Vêm aí a eleições, até já se conhecem alguns dos programas eleitorais. E, no dizer de Pires de Lima, o Governo já deu “corda aos sapatos”, está a privatizar a TAP e nada parece travar a intenção de vender a empresa, custe o custar e ainda que não custe nada ou mesmo que a companhia de bandeira nacional seja vendida por um, dois ou três vinténs.
No dizer do mencionado jornalista, “a pressão e a dramatização que colocou na venda da TAP é tal que o Governo deixou pouca ou nenhuma margem de recuo para abortar a operação, mesmo que as propostas”… “sejam más e lesivas para o interesse do Estado”.
Sousa Carvalho refere:
“Há uma pressão enorme para vender a empresa antes da viragem do ciclo político. São escritórios de advogados, são consultores, são facilitadores de negócios, todos de mão estendida à espera dos honorários, das comissões, das avenças e dos success fee.”
E ainda:
“O failure fee, se o negócio for ruinoso para o Estado, ficará para os contribuintes”.
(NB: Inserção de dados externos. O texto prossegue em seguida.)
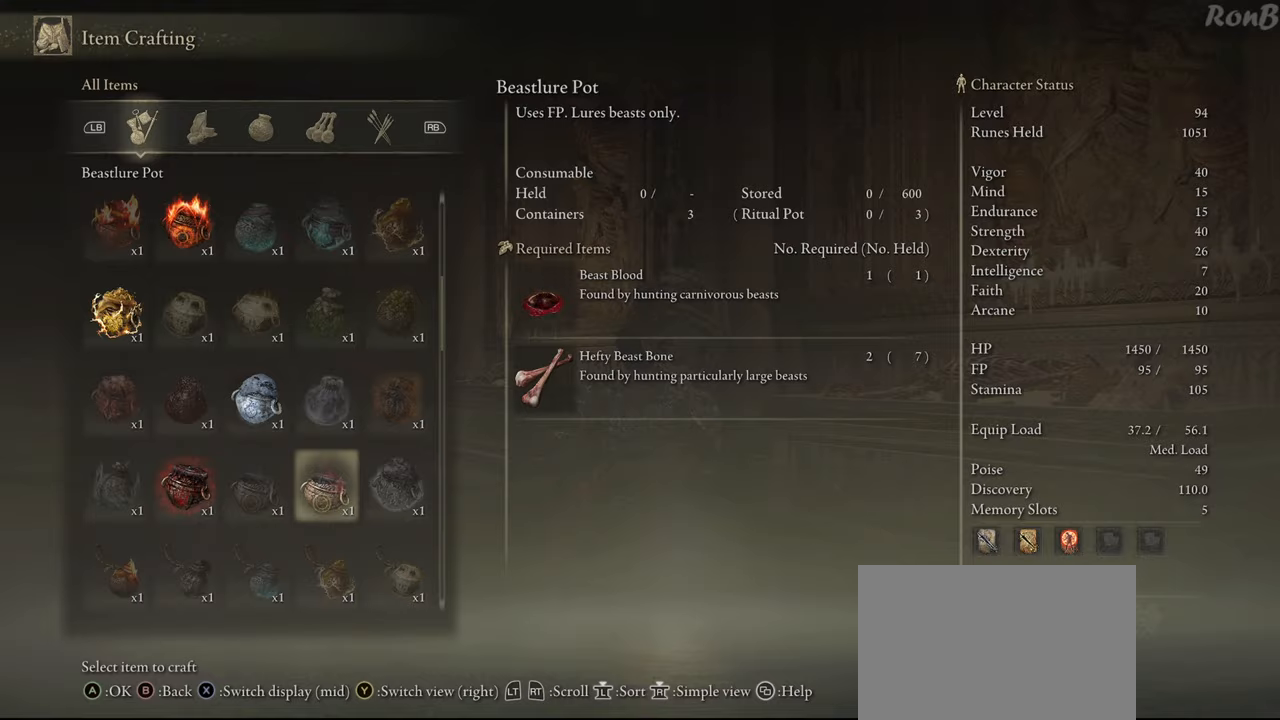
{"buttons": [], "left_stick": "center", "right_stick": "center", "events": [[83, "CIRCLE", "down"], [167, "CIRCLE", "up"]]}
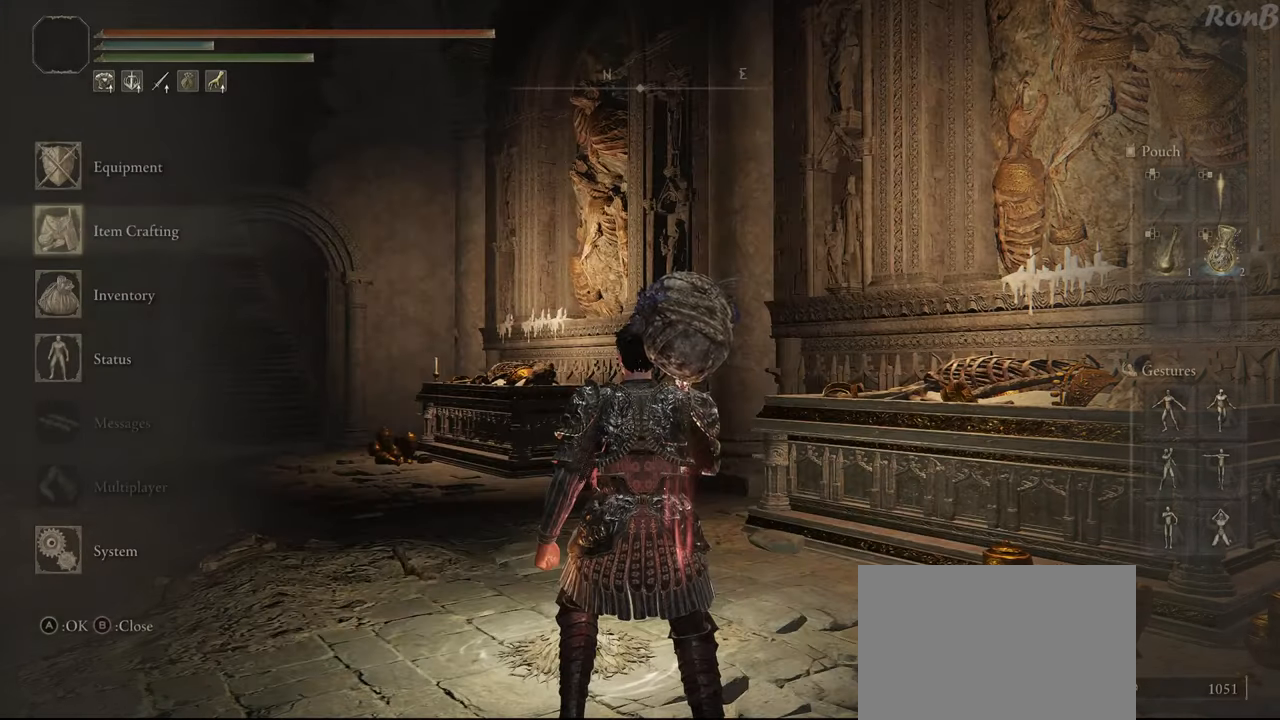
{"buttons": ["CIRCLE"], "left_stick": "center", "right_stick": "center", "events": [[167, "CIRCLE", "down"], [267, "CIRCLE", "up"], [350, "CIRCLE", "down"], [417, "CIRCLE", "up"], [483, "CIRCLE", "down"]]}
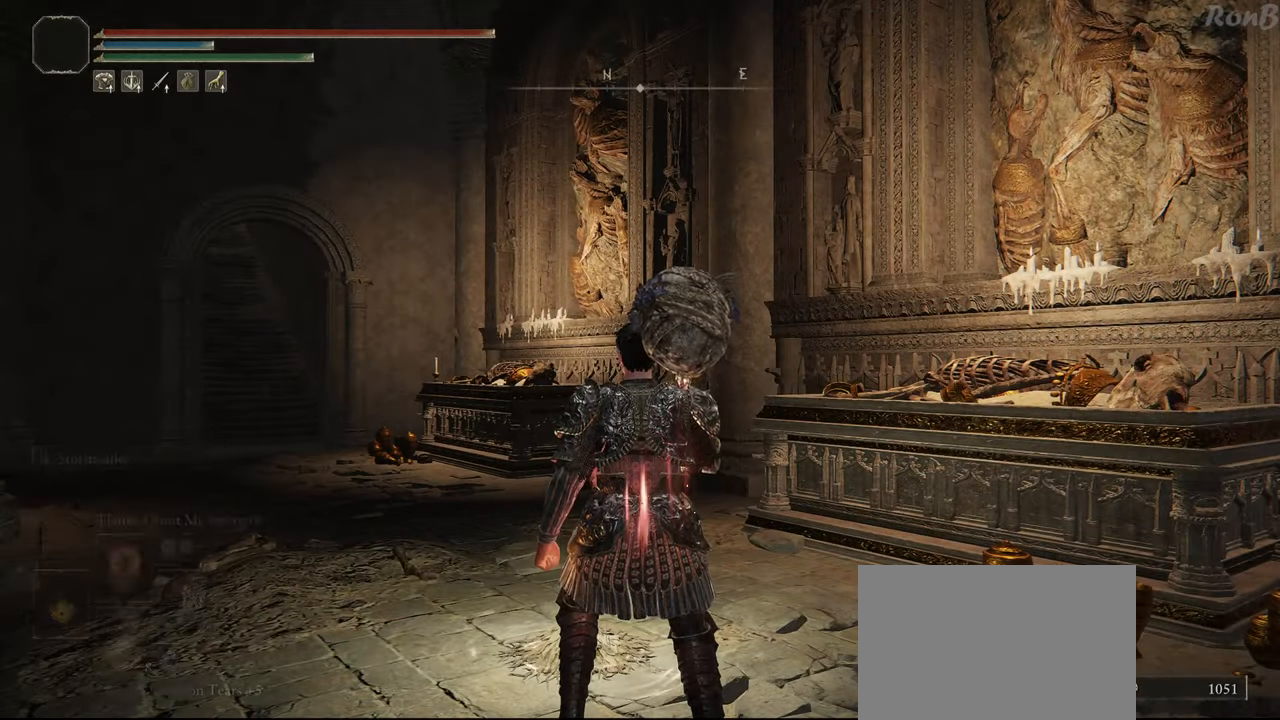
{"buttons": [], "left_stick": "up-left", "right_stick": "center", "events": [[67, "CIRCLE", "up"], [133, "left_stick", "left"], [267, "right_stick", "left"], [433, "right_stick", "center"], [450, "left_stick", "up-left"]]}
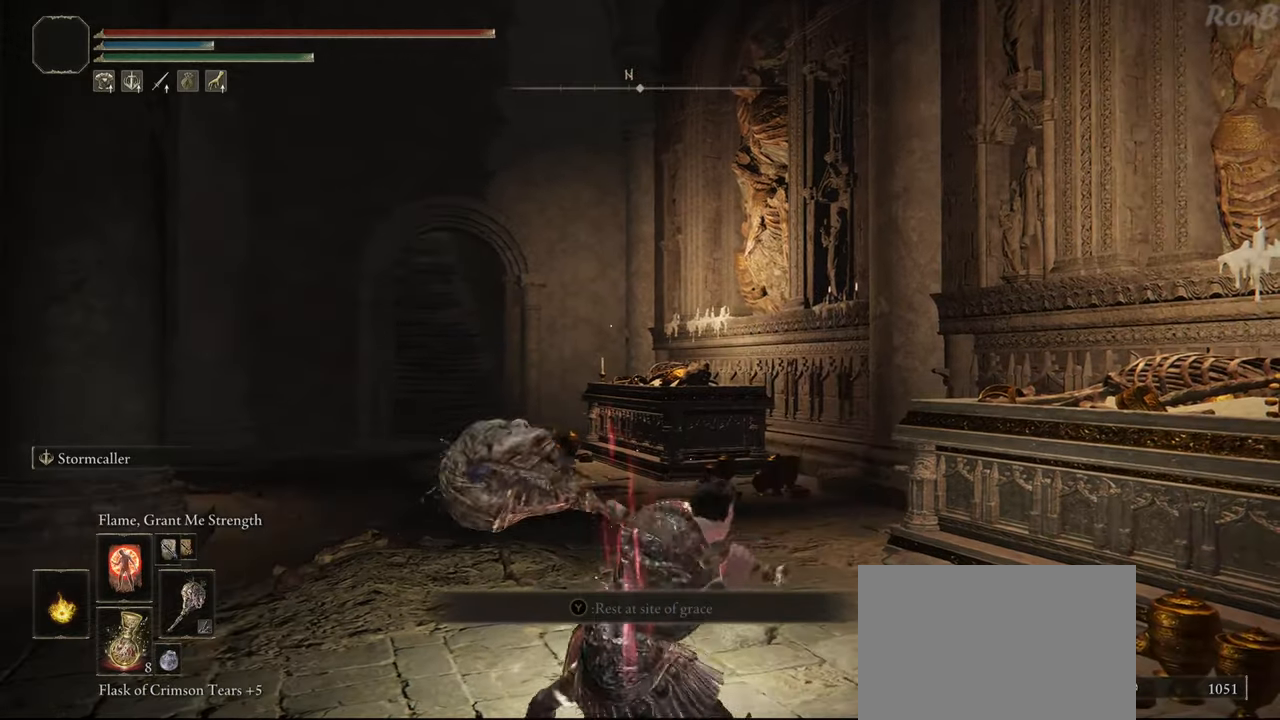
{"buttons": [], "left_stick": "up", "right_stick": "center", "events": [[200, "right_stick", "down"], [333, "left_stick", "up"], [383, "right_stick", "center"]]}
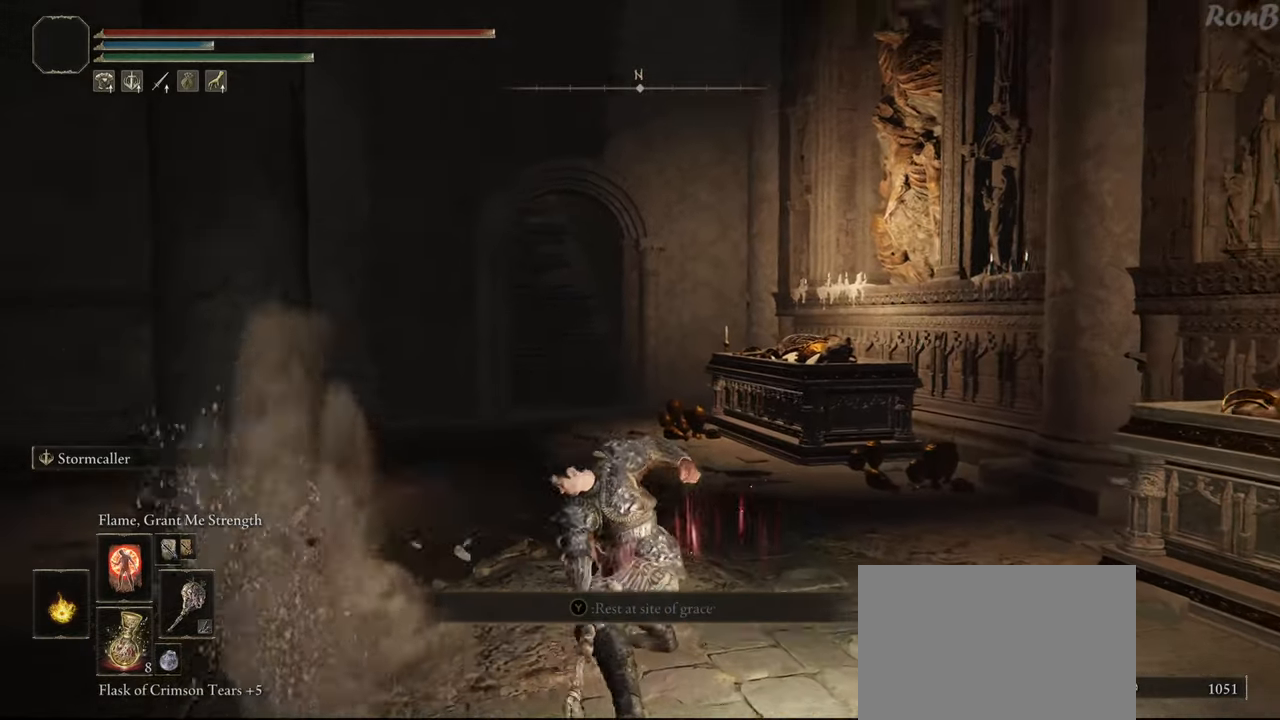
{"buttons": [], "left_stick": "center", "right_stick": "center"}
Ora, o Governo, que emana do Parlamento, onde os representantes do Povo estão mandatados para definir os normativos por que as instituições, os cidadãos e os grupos sociais se hão de reger, deveria ser o provedor do interesse nacional e não um subserviente mandatário de interesses privados, alegando “interesse público” por tudo quanto é sítio.
Ainda que a privatização da TAP borregue, não será o fim do mundo. Não seria a primeira vez, mas a terceira. Se Pinto, que está há muito tempo sem contrato de gestão e sem indicações da assembleia geral para a administração da empresa, já está a implementar um plano de reestruturação (que pode passar por despedimentos e supressão de linhas aéreas) para recuperar os prejuízos provocados pela controversa greve dos pilotos, também pode fazer um plano adequado à recuperação dos prejuízos que ele próprio provocou na companhia. E, como sugere Sousa Carvalho, “se tiver de despedir alguém, que ele seja o primeiro da lista”.

Espero que nenhum dos intervenientes em Prós e Contras nos venha a acusar de ignorantes, que é o argumento daqueles que têm a jactância de tudo saber, aduzido contra opiniões adversas.